FastDownloads server logic
If you've read the Setup process page, then you know that Re-Banner needs a special file on your FastDownloads web server in order to function.
Serve.php is a simple downloader script with additional logic regarding fingerprint files.
It should be capable of detecting malicious request paths and handling them with a 404 Not Found response.
it accepts two incoming GET parameters, id and url.
id - client figerprint value, a number.
url - a file path, starting with a forward slash.
Serve.php has a number of security checks in place before it proceeds to respond with a file. If any of the checks fails, serve.php responds with an HTTP code of 404 (Not Found).
-
First, it checks whether the GET request contains both url and id params.
-
Then, it check whether the requested file path contains any malicious path traversal/prohibited characters or something that may be used with malicious intents.
-
After that, serve.php checks the first folder of the requested path. If it doesn't match the following list:
- materials
- models
- sound
- cfg
- maps
- scripts
then the check fails.
-
Lastly, serve.php makes sure that the id GET parameter only contains digits.

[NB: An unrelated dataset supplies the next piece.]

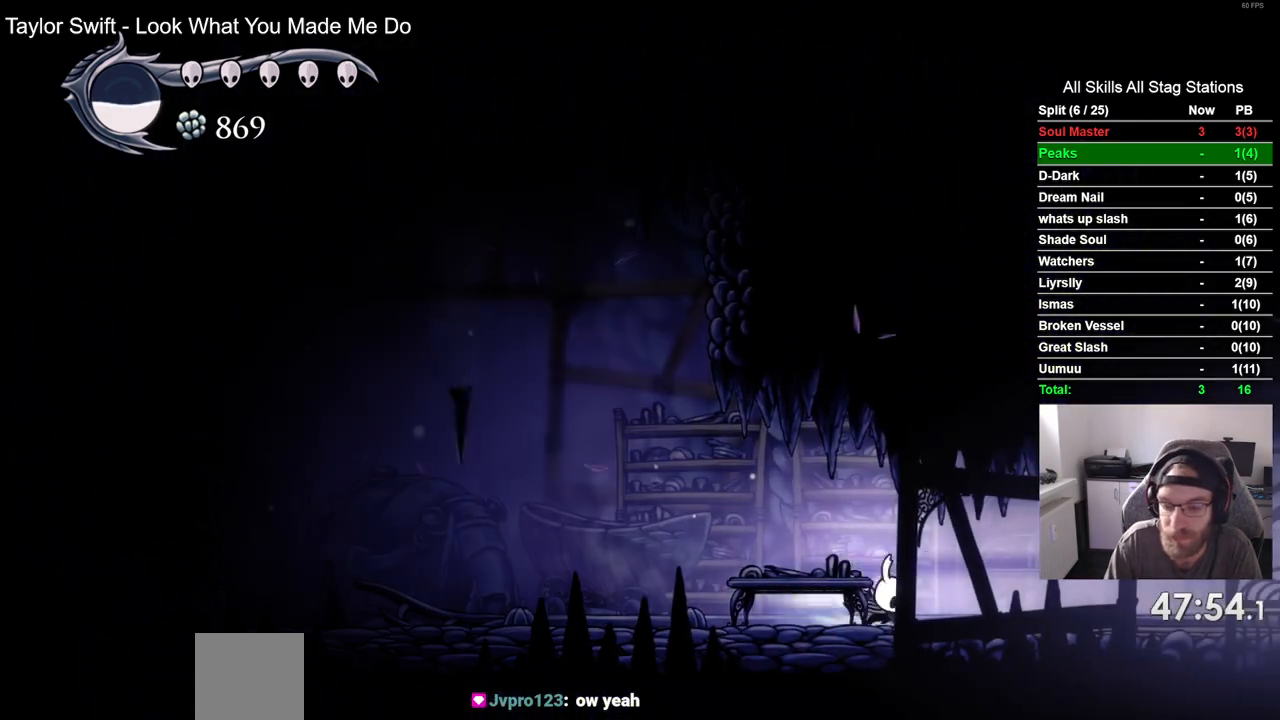
{"dt_ms": 500, "buttons": ["DPAD_RIGHT"], "left_stick": "center", "right_stick": "center", "events": [[133, "R2", "up"]]}
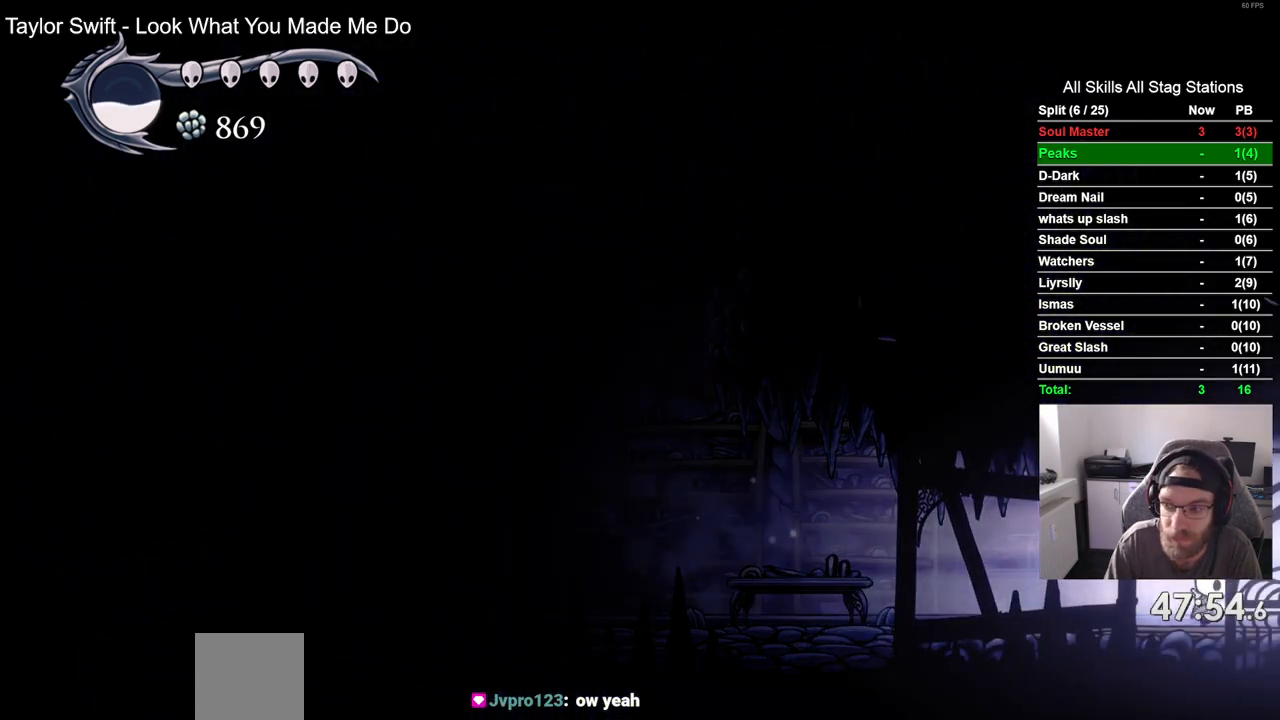
{"dt_ms": 500, "buttons": ["R2"], "left_stick": "center", "right_stick": "center"}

If all of the above checks pass, then serve.php checks whether the url matches the fingerprint path that you hardcoded into the file during Setup. If so, it dynamically generates the fingerprint file, puts the value of the id GET parameter inside it and sends the file to the client.
If it's not the fingerprint file that is requested, serve.php checks whether the requested file actually exists on the server. If it doesn't, 404 Not Found is sent to the client.
If the file exists, then serve.php sends the file to the client.
Serve.php hardcodes folders that clients are allowed to request files from (check 3 above). If your server has files that are not inside any of these folders and that the client needs to download, then please modify the serve.php script to match your needs.